AVAILABLE DATA section start
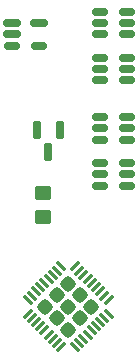
<source format=gbr>
%TF.GenerationSoftware,KiCad,Pcbnew,7.0.8*%
%TF.CreationDate,2024-04-19T17:39:31-04:00*%
%TF.ProjectId,rcl57_mcu,72636c35-375f-46d6-9375-2e6b69636164,rev?*%
%TF.SameCoordinates,Original*%
%TF.FileFunction,Paste,Top*%
%TF.FilePolarity,Positive*%
%FSLAX46Y46*%
G04 Gerber Fmt 4.6, Leading zero omitted, Abs format (unit mm)*
G04 Created by KiCad (PCBNEW 7.0.8) date 2024-04-19 17:39:31*
%MOMM*%
%LPD*%
G01*
G04 APERTURE LIST*
G04 Aperture macros list*
%AMRoundRect*
0 Rectangle with rounded corners*
0 $1 Rounding radius*
0 $2 $3 $4 $5 $6 $7 $8 $9 X,Y pos of 4 corners*
0 Add a 4 corners polygon primitive as box body*
4,1,4,$2,$3,$4,$5,$6,$7,$8,$9,$2,$3,0*
0 Add four circle primitives for the rounded corners*
1,1,$1+$1,$2,$3*
1,1,$1+$1,$4,$5*
1,1,$1+$1,$6,$7*
1,1,$1+$1,$8,$9*
0 Add four rect primitives between the rounded corners*
20,1,$1+$1,$2,$3,$4,$5,0*
20,1,$1+$1,$4,$5,$6,$7,0*
20,1,$1+$1,$6,$7,$8,$9,0*
20,1,$1+$1,$8,$9,$2,$3,0*%
G04 Aperture macros list end*
%ADD10RoundRect,0.250000X0.424264X0.000000X0.000000X0.424264X-0.424264X0.000000X0.000000X-0.424264X0*%
%ADD11RoundRect,0.062500X0.380070X-0.291682X-0.291682X0.380070X-0.380070X0.291682X0.291682X-0.380070X0*%
%ADD12RoundRect,0.062500X0.380070X0.291682X0.291682X0.380070X-0.380070X-0.291682X-0.291682X-0.380070X0*%
%ADD13RoundRect,0.150000X-0.512500X-0.150000X0.512500X-0.150000X0.512500X0.150000X-0.512500X0.150000X0*%
%ADD14RoundRect,0.250000X0.450000X-0.350000X0.450000X0.350000X-0.450000X0.350000X-0.450000X-0.350000X0*%
%ADD15RoundRect,0.150000X-0.150000X0.650000X-0.150000X-0.650000X0.150000X-0.650000X0.150000X0.650000X0*%
%ADD16RoundRect,0.150000X-0.600000X-0.150000X0.600000X-0.150000X0.600000X0.150000X-0.600000X0.150000X0*%
G04 APERTURE END LIST*
D10*
%TO.C,U1*%
X144859999Y-109247058D03*
X145828735Y-108278321D03*
X146797472Y-107309585D03*
X143891263Y-108278321D03*
X144859999Y-107309585D03*
X145828735Y-106340849D03*
X142922526Y-107309585D03*
X143891263Y-106340849D03*
X144859999Y-105372112D03*
D11*
X145452201Y-110730214D03*
X145805754Y-110376661D03*
X146159308Y-110023107D03*
X146512861Y-109669554D03*
X146866414Y-109316000D03*
X147219968Y-108962447D03*
X147573521Y-108608894D03*
X147927075Y-108255340D03*
X148280628Y-107901787D03*
D12*
X148280628Y-106717383D03*
X147927075Y-106363830D03*
X147573521Y-106010276D03*
X147219968Y-105656723D03*
X146866414Y-105303170D03*
X146512861Y-104949616D03*
X146159308Y-104596063D03*
X145805754Y-104242509D03*
X145452201Y-103888956D03*
D11*
X144267797Y-103888956D03*
X143914244Y-104242509D03*
X143560690Y-104596063D03*
X143207137Y-104949616D03*
X142853584Y-105303170D03*
X142500030Y-105656723D03*
X142146477Y-106010276D03*
X141792923Y-106363830D03*
X141439370Y-106717383D03*
D12*
X141439370Y-107901787D03*
X141792923Y-108255340D03*
X142146477Y-108608894D03*
X142500030Y-108962447D03*
X142853584Y-109316000D03*
X143207137Y-109669554D03*
X143560690Y-110023107D03*
X143914244Y-110376661D03*
X144267797Y-110730214D03*
%TD*%
D13*
%TO.C,Q2*%
X147562500Y-91250000D03*
X147562500Y-92200000D03*
X147562500Y-93150000D03*
X149837500Y-93150000D03*
X149837500Y-92200000D03*
X149837500Y-91250000D03*
%TD*%
%TO.C,Q4*%
X147562500Y-86250000D03*
X147562500Y-87200000D03*
X147562500Y-88150000D03*
X149837500Y-88150000D03*
X149837500Y-87200000D03*
X149837500Y-86250000D03*
%TD*%
D14*
%TO.C,R3*%
X142700000Y-99700000D03*
X142700000Y-97700000D03*
%TD*%
D13*
%TO.C,Q3*%
X147562500Y-95150000D03*
X147562500Y-96100000D03*
X147562500Y-97050000D03*
X149837500Y-97050000D03*
X149837500Y-96100000D03*
X149837500Y-95150000D03*
%TD*%
D15*
%TO.C,U4*%
X144150000Y-92362500D03*
X142250000Y-92362500D03*
X143200000Y-94237500D03*
%TD*%
D13*
%TO.C,Q1*%
X149837500Y-82350000D03*
X149837500Y-83300000D03*
X149837500Y-84250000D03*
X147562500Y-84250000D03*
X147562500Y-83300000D03*
X147562500Y-82350000D03*
%TD*%
D16*
%TO.C,U3*%
X140122500Y-83300000D03*
X140122500Y-84250000D03*
D13*
X140122500Y-85200000D03*
X142397500Y-85200000D03*
D16*
X142397500Y-83300000D03*
%TD*%
M02*

</source>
AVAILABLE DATA section end
The lines above from the one with "G04 APERTURE LIST*" through the one with "X146512861Y-104949616D03*" are to be duplicated exactly, ends included, with nothing added.

_EXERCISE OUTPUT_
G04 APERTURE LIST*
G04 Aperture macros list*
%AMRoundRect*
0 Rectangle with rounded corners*
0 $1 Rounding radius*
0 $2 $3 $4 $5 $6 $7 $8 $9 X,Y pos of 4 corners*
0 Add a 4 corners polygon primitive as box body*
4,1,4,$2,$3,$4,$5,$6,$7,$8,$9,$2,$3,0*
0 Add four circle primitives for the rounded corners*
1,1,$1+$1,$2,$3*
1,1,$1+$1,$4,$5*
1,1,$1+$1,$6,$7*
1,1,$1+$1,$8,$9*
0 Add four rect primitives between the rounded corners*
20,1,$1+$1,$2,$3,$4,$5,0*
20,1,$1+$1,$4,$5,$6,$7,0*
20,1,$1+$1,$6,$7,$8,$9,0*
20,1,$1+$1,$8,$9,$2,$3,0*%
G04 Aperture macros list end*
%ADD10RoundRect,0.250000X0.424264X0.000000X0.000000X0.424264X-0.424264X0.000000X0.000000X-0.424264X0*%
%ADD11RoundRect,0.062500X0.380070X-0.291682X-0.291682X0.380070X-0.380070X0.291682X0.291682X-0.380070X0*%
%ADD12RoundRect,0.062500X0.380070X0.291682X0.291682X0.380070X-0.380070X-0.291682X-0.291682X-0.380070X0*%
%ADD13RoundRect,0.150000X-0.512500X-0.150000X0.512500X-0.150000X0.512500X0.150000X-0.512500X0.150000X0*%
%ADD14RoundRect,0.250000X0.450000X-0.350000X0.450000X0.350000X-0.450000X0.350000X-0.450000X-0.350000X0*%
%ADD15RoundRect,0.150000X-0.150000X0.650000X-0.150000X-0.650000X0.150000X-0.650000X0.150000X0.650000X0*%
%ADD16RoundRect,0.150000X-0.600000X-0.150000X0.600000X-0.150000X0.600000X0.150000X-0.600000X0.150000X0*%
G04 APERTURE END LIST*
D10*
%TO.C,U1*%
X144859999Y-109247058D03*
X145828735Y-108278321D03*
X146797472Y-107309585D03*
X143891263Y-108278321D03*
X144859999Y-107309585D03*
X145828735Y-106340849D03*
X142922526Y-107309585D03*
X143891263Y-106340849D03*
X144859999Y-105372112D03*
D11*
X145452201Y-110730214D03*
X145805754Y-110376661D03*
X146159308Y-110023107D03*
X146512861Y-109669554D03*
X146866414Y-109316000D03*
X147219968Y-108962447D03*
X147573521Y-108608894D03*
X147927075Y-108255340D03*
X148280628Y-107901787D03*
D12*
X148280628Y-106717383D03*
X147927075Y-106363830D03*
X147573521Y-106010276D03*
X147219968Y-105656723D03*
X146866414Y-105303170D03*
X146512861Y-104949616D03*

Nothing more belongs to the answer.